The intersection of the ranges is all real numbers except x = 0.
Therefore, the domain of (f*g)(x) is -1 ≤ x < 0, and the range is all real numbers except x = 0.
4. A) The graph of the relation R= {(x, y): y ≤ (5/4)x + 5, and y < (5/4)x - 5} can be drawn by plotting the points satisfying these conditions and shading the region below the line y = (5/4)x + 5 and above the line y = (5/4)x - 5.

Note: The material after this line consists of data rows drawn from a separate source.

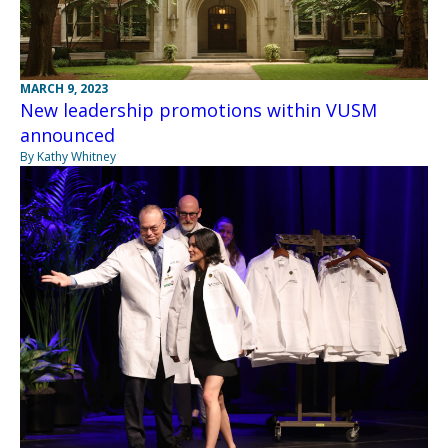
MARCH 9, 2023
New leadership promotions within VUSM
announced
By Kathy Whitney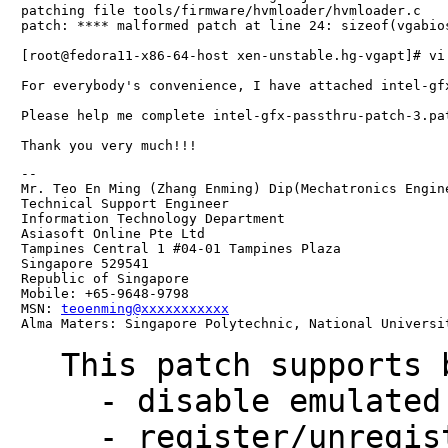
patching file tools/firmware/hvmloader/hvmloader.c

patch: **** malformed patch at line 24: sizeof(vgabios
[root@fedora11-x86-64-host xen-unstable.hg-vgapt]# vi
For everybody's convenience, I have attached intel-gf
Please help me complete intel-gfx-passthru-patch-3.pat
-- 

Mr. Teo En Ming (Zhang Enming) Dip(Mechatronics Engin
Technical Support Engineer 

Information Technology Department

Asiasoft Online Pte Ltd

Tampines Central 1 #04-01 Tampines Plaza 

Singapore 529541

Republic of Singapore

Mobile: +65-9648-9798

MSN: 
teoenming@xxxxxxxxxxx
Alma Maters: Singapore Polytechnic, National Universi
This patch supports 
  - disable emulated VGA adpater if there is passthroughed gfx

  - register/unregister legacy VGA I/O ports and MMIOs for 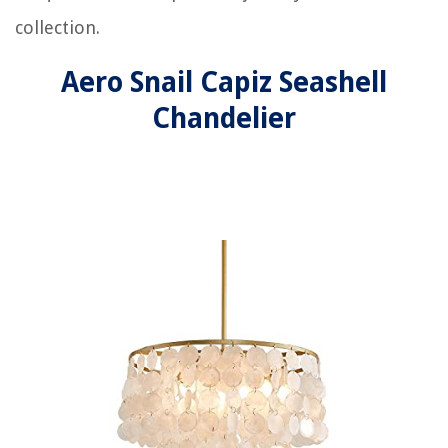
collection.
Aero Snail Capiz Seashell
Chandelier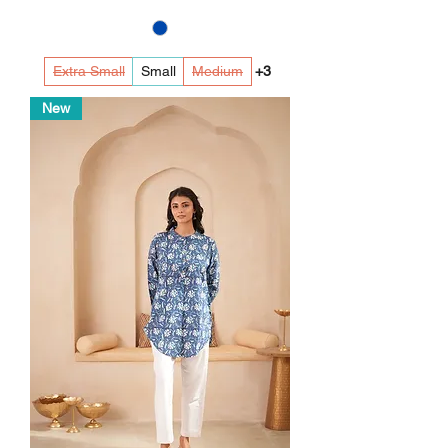
Extra Small
Small
Medium
+3
New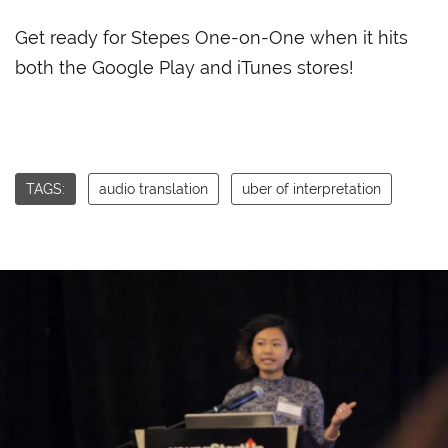
Get ready for Stepes One-on-One when it hits
both the Google Play and iTunes stores!
TAGS:
audio translation
uber of interpretation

B) To find the domain and range of R, we can consider the domain as the set of all x-values that correspond to points in the relation, and the range as the set of all y-values that correspond to points in the relation.
Domain:
Since there are no restrictions on the x-values in the relation R, we can say that the domain is all real numbers, or (-∞, ∞).
Range:
For any given value of x, the y-values in the relation R are limited by the conditions y ≤ (5/4)x + 5 and y < (5/4)x - 5.
Therefore, the range of R is (-∞, ∞), since there are no restrictions on the possible y-values.
5. A) The given function f(x) = 2 + 3x - 2x^2 is a quadratic function in the form f(x) = ax^2 + bx + c, where a = -2, b = 3, and c = 2.
To find the maximum value of f(x), we need to find the vertex of the parabola. The x-coordinate of the vertex can be found using the formula x = -b/2a.
x = -3 / (2*(-2))
x = -3 / -4
x = 3/4
Substituting this value of x back into the function, we can find the corresponding y-coordinate:
f(3/4) = 2 + 3(3/4) - 2(3/4)^2
= 2 + 9/4 - 18/16
= 2 + 9/4 - 9/8
= 2 + 9/4 - 9/8
= 8/4 + 9/4 - 9/8
= 17/4 - 9/8
= (34/8) - (9/8)
= 25/8
Therefore, the maximum value of f(x) is 25/8.
B) The axis of symmetry of the parabola represented by f(x) is a vertical line passing through the vertex. The equation of the axis of symmetry is x = 3/4.
The orthogonal axis is a horizontal line passing through the vertex. Since the axis of symmetry is vertical, the orthogonal axis is the y-axis.
Therefore, the axis of symmetry is x = 3/4 and the orthogonal axis is the y-axis.